━━━━━ Brano di esercizio

Gli USA non sono una democrazia, non lo sono mai stati
Gabriel Rockhill (*)
 
Una delle convinzioni più salde a proposito degli Stati Uniti è che si tratti di una democrazia. Ogni qualvolta questa affermazione viene timidamente posta in dubbio, è quasi solo per segnalare una qualche dannosa eccezione ai valori fondamentali o ai principi costitutivi statunitensi. Ad esempio, gli aspiranti critici lamentano frequentemente una « riduzione della democrazia » dovuta all’elezione di autocrati  clowneschi, a misure draconiane adottate dallo Stato, alla scoperta di malversazioni o corruzioni, a interventi sanguinari all’estero o ad altre attività considerate eccezioni antidemocratiche. Lo stesso vale per coloro la cui critica consiste sempre nel contrapporre le azioni concrete del governo degli Stati Uniti ai suoi principi costitutivi, evidenziando una contraddizione tra le stesse e manifestando l’auspicio che possa comporsi.

━━━━━━━━━━
━━━━━ Righe elencate

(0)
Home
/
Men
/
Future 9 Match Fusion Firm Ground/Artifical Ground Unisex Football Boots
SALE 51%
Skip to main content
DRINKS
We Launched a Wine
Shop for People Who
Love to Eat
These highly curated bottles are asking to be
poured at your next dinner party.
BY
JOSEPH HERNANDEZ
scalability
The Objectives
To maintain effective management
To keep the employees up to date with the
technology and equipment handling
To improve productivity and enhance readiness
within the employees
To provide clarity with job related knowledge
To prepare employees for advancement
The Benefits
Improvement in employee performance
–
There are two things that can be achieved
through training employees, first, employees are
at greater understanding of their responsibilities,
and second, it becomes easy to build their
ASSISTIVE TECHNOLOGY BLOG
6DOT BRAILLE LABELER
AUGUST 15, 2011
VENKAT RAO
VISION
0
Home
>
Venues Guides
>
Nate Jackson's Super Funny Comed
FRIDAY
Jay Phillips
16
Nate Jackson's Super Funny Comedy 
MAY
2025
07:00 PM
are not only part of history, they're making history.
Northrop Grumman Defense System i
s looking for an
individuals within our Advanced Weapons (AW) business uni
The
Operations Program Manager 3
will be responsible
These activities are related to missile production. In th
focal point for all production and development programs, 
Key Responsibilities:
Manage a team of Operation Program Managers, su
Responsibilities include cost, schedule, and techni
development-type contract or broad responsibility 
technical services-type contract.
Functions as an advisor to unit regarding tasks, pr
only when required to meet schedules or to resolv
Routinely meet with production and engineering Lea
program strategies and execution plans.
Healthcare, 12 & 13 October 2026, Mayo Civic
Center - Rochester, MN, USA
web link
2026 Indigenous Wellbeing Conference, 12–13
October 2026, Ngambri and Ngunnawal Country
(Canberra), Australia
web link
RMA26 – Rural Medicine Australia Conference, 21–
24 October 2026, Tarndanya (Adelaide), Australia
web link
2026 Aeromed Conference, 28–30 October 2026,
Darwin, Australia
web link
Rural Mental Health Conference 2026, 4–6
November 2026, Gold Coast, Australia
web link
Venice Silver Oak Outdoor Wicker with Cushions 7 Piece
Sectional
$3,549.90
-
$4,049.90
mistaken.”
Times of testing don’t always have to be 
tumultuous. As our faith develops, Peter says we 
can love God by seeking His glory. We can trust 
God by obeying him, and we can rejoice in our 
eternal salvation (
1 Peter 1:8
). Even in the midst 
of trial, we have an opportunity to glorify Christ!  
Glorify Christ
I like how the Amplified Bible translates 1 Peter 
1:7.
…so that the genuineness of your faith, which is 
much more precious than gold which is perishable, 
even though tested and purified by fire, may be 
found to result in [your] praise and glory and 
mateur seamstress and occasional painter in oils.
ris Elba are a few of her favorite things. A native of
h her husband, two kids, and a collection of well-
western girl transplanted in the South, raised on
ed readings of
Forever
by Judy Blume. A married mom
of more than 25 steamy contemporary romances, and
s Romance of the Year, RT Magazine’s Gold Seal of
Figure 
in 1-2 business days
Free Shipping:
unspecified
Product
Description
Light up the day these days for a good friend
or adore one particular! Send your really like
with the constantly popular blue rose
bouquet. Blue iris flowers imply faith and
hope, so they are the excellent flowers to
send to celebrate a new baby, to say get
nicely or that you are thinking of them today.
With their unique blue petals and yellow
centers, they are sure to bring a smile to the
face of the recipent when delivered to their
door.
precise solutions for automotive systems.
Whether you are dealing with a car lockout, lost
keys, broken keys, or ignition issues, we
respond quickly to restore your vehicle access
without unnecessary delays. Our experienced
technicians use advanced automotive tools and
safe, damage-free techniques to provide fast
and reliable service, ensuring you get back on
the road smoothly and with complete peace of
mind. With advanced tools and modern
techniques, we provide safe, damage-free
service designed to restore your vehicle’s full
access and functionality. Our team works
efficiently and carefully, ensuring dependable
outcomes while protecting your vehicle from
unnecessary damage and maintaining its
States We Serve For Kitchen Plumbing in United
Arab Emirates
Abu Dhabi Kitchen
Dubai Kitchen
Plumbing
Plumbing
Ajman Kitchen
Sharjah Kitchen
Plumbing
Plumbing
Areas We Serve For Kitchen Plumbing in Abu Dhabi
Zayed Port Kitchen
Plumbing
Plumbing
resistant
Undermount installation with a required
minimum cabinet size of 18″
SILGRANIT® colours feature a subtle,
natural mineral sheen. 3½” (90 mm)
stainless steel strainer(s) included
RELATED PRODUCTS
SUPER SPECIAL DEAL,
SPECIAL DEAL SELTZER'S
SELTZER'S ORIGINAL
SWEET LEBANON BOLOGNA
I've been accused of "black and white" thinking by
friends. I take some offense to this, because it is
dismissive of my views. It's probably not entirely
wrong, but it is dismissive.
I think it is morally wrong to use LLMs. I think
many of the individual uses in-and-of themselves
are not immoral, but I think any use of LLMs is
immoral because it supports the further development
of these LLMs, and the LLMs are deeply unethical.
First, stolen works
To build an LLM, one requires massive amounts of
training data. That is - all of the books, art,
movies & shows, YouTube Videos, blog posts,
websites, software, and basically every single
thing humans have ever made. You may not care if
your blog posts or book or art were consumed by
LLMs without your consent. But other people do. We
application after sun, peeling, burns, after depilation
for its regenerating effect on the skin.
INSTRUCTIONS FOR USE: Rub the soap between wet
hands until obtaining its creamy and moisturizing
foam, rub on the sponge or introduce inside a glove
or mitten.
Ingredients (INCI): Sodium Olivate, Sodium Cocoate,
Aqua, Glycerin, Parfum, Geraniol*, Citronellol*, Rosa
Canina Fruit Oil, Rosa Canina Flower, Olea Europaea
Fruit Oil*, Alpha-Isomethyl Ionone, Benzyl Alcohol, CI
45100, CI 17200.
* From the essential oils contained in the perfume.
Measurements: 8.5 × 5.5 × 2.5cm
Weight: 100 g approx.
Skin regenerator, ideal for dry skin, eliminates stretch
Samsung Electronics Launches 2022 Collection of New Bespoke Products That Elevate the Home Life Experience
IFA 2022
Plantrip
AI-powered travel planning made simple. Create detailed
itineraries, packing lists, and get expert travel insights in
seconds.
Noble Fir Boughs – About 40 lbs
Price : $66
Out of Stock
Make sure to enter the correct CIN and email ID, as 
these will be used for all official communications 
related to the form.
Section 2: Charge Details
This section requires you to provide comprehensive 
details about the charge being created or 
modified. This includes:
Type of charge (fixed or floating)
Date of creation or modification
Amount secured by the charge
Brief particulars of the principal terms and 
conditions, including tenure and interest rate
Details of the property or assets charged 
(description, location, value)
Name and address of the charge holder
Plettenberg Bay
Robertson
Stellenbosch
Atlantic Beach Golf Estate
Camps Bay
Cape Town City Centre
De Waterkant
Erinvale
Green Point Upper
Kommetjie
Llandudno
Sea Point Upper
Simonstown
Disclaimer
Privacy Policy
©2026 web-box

━━━━━━━━━━

Cosa occorre:
Stampa, senza alcuna modifica, il tratto del brano sulla democrazia negli Stati Uniti che va da "Una delle convinzioni" fino a "che possa comporsi.".

Soluzione qui sotto:
Una delle convinzioni più salde a proposito degli Stati Uniti è che si tratti di una democrazia. Ogni qualvolta questa affermazione viene timidamente posta in dubbio, è quasi solo per segnalare una qualche dannosa eccezione ai valori fondamentali o ai principi costitutivi statunitensi. Ad esempio, gli aspiranti critici lamentano frequentemente una « riduzione della democrazia » dovuta all’elezione di autocrati  clowneschi, a misure draconiane adottate dallo Stato, alla scoperta di malversazioni o corruzioni, a interventi sanguinari all’estero o ad altre attività considerate eccezioni antidemocratiche. Lo stesso vale per coloro la cui critica consiste sempre nel contrapporre le azioni concrete del governo degli Stati Uniti ai suoi principi costitutivi, evidenziando una contraddizione tra le stesse e manifestando l’auspicio che possa comporsi.